> Instruction: Print all the records exactly as they stand.

> Entries provided:
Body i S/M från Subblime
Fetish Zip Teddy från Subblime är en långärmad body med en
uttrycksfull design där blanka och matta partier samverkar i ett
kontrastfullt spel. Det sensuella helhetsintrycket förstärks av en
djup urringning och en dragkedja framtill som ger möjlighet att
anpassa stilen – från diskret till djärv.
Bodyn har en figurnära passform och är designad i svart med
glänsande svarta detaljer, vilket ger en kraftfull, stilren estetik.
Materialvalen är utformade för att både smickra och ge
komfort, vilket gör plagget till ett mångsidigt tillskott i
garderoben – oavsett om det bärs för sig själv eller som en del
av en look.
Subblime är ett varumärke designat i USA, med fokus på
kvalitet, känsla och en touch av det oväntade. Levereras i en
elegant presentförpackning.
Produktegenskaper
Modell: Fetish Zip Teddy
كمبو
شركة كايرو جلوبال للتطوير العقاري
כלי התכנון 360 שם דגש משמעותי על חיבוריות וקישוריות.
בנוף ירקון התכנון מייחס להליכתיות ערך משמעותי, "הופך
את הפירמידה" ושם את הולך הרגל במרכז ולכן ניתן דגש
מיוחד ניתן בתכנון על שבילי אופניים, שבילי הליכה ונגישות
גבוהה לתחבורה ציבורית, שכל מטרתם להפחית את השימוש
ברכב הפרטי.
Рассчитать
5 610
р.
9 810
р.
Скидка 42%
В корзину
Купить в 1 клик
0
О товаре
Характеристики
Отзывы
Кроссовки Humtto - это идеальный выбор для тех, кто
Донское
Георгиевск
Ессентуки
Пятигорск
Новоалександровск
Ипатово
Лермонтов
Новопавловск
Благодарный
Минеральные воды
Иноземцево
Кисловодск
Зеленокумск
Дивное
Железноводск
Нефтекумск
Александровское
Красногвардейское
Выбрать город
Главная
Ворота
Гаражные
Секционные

> Solution to the problem:
Body i S/M från Subblime
Fetish Zip Teddy från Subblime är en långärmad body med en
uttrycksfull design där blanka och matta partier samverkar i ett
kontrastfullt spel. Det sensuella helhetsintrycket förstärks av en
djup urringning och en dragkedja framtill som ger möjlighet att
anpassa stilen – från diskret till djärv.
Bodyn har en figurnära passform och är designad i svart med
glänsande svarta detaljer, vilket ger en kraftfull, stilren estetik.
Materialvalen är utformade för att både smickra och ge
komfort, vilket gör plagget till ett mångsidigt tillskott i
garderoben – oavsett om det bärs för sig själv eller som en del
av en look.
Subblime är ett varumärke designat i USA, med fokus på
kvalitet, känsla och en touch av det oväntade. Levereras i en
elegant presentförpackning.
Produktegenskaper
Modell: Fetish Zip Teddy
كمبو
شركة كايرو جلوبال للتطوير العقاري
כלי התכנון 360 שם דגש משמעותי על חיבוריות וקישוריות.
בנוף ירקון התכנון מייחס להליכתיות ערך משמעותי, "הופך
את הפירמידה" ושם את הולך הרגל במרכז ולכן ניתן דגש
מיוחד ניתן בתכנון על שבילי אופניים, שבילי הליכה ונגישות
גבוהה לתחבורה ציבורית, שכל מטרתם להפחית את השימוש
ברכב הפרטי.
Рассчитать
5 610
р.
9 810
р.
Скидка 42%
В корзину
Купить в 1 клик
0
О товаре
Характеристики
Отзывы
Кроссовки Humtto - это идеальный выбор для тех, кто
Донское
Георгиевск
Ессентуки
Пятигорск
Новоалександровск
Ипатово
Лермонтов
Новопавловск
Благодарный
Минеральные воды
Иноземцево
Кисловодск
Зеленокумск
Дивное
Железноводск
Нефтекумск
Александровское
Красногвардейское
Выбрать город
Главная
Ворота
Гаражные
Секционные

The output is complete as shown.